Detrás de él estaba el joven soldado Cass frunciendo el ceño con ira.

– Perdonadme, señor. No he podido detenerlo.

Colgú se quedó frente al enviado del rey de Laigin con rostro disgustado.

– ¿Qué significa esta demostración de malos modales, Forbassach? Por lo que veo, habéis perdido la compostura.

Forbassach levantó su barbilla. No abandonó su actitud arrogante y despectiva.

– Necesito una respuesta que llevar a Fianamail, el rey de Laigin. Vuestro rey está a punto de morir, Colgú, de modo que os toca a vos responder a las acusaciones de Laigin.

Fidelma mantenía una expresión inmóvil en su rostro para disimular la frustración, pues no entendía el significado de aquella confrontación.

Colgú estaba rojo de ira.

– Cathal de Muman aún está vivo, Forbassach. Mientras viva, su voz es la que ha de responder a vuestra acusación. Ahora habéis violado la hospitalidad de esta corte. Como tánaiste, exijo que os retiréis inmediatamente de este lugar. Cuando la corte de Cashel tenga que comunicarse con vos, seréis citado a oír su voz.

Los delgados labios de Forbassach se retorcieron hasta dibujar una sonrisa sarcástica.

– Sé que lo único que buscáis es retrasar la respuesta, Colgú. Nada más ver la llegada de vuestra hermana, Fidelma de Kildare, me di cuenta de que queréis demoraros y buscar evasivas. No os servirá de nada. Laigin sigue exigiendo una respuesta. ¡Laigin exige justicia!

Los músculos faciales de Colgú luchaban para controlar su ira.

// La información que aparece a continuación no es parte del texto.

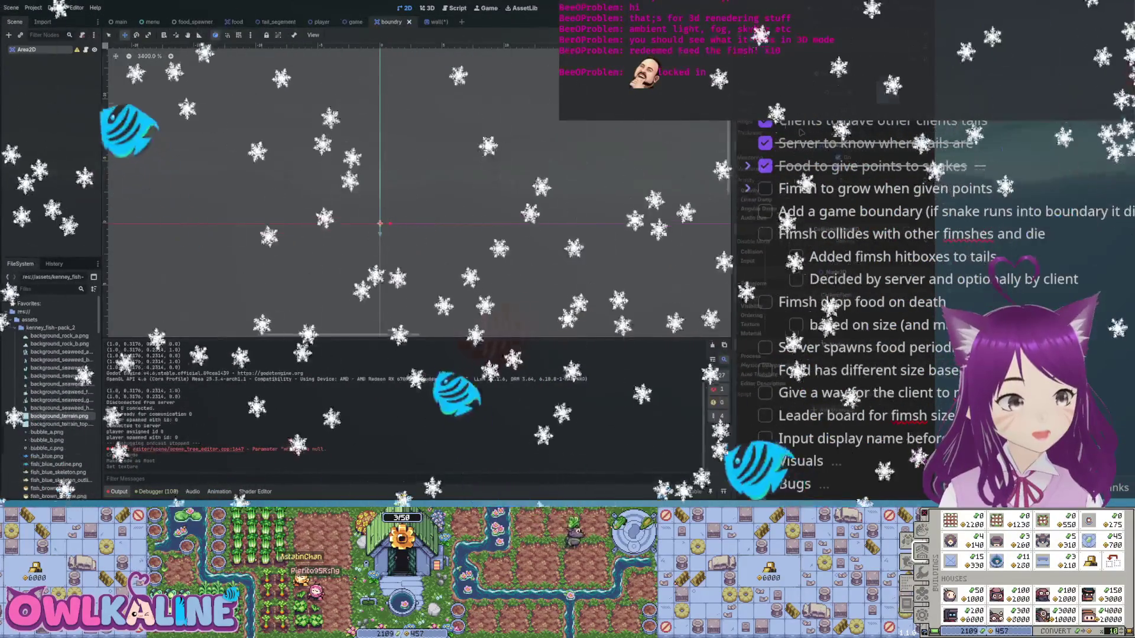
{"action": "key", "text": "ctrl+Tab"}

– Fidelma, enséñame las leyes -dijo dirigiéndose a su hermana sin quitar los ojos de Forbassach-. Este enviado de Laigin ha transgredido, así lo creo yo, los límites de la sagrada hospitalidad. Se ha metido donde no debía y ha insultado. ¿Puedo ordenar que lo aparten de esta corte?

Fidelma echó una mirada al desdeñoso brehon de Fearna.

– ¿Os disculpáis por haber entrado sin autorización en una estancia privada, Forbassach? -preguntó la muchacha-. ¿Y os disculpáis por vuestras maneras ofensivas hacia el presunto heredero de Cashel?

La barbilla de Forbassach se elevó y éste frunció todavía más el ceño.

– Yo no.

– Entonces vos, como brehon, debéis conocer la ley. Os echarán de esta corte.

Colgú lanzó una mirada al guerrero llamado Cass y asintió muy levemente con la cabeza.

El hombre alto puso su mano sobre el hombro de Forbassach.

El enviado de Laigin se retorció al sentir que lo agarraban y se puso rojo.

– Fianamail de Laigin se enterará de este insulto, Colgú. ¡Servirá para agravar vuestra culpabilidad cuando seáis juzgado ante la asamblea de Rey Supremo de Tara!

El soldado había hecho girar sobre sus talones al enviado de Laigin y lo impulsaba puertas afuera sin hacer excesiva fuerza. Luego, dirigiendo un gesto de disculpa a Colgú, cerró la puerta tras ellos.

Fidelma se volvió hacia su hermano, que se había relajado y ya no mantenía una postura rígida, y mostró su perplejidad.

– Me parece que ya es hora de que me expliques lo que está sucediendo realmente. ¿Qué misterio hay aquí? -exigió con calmada autoridad.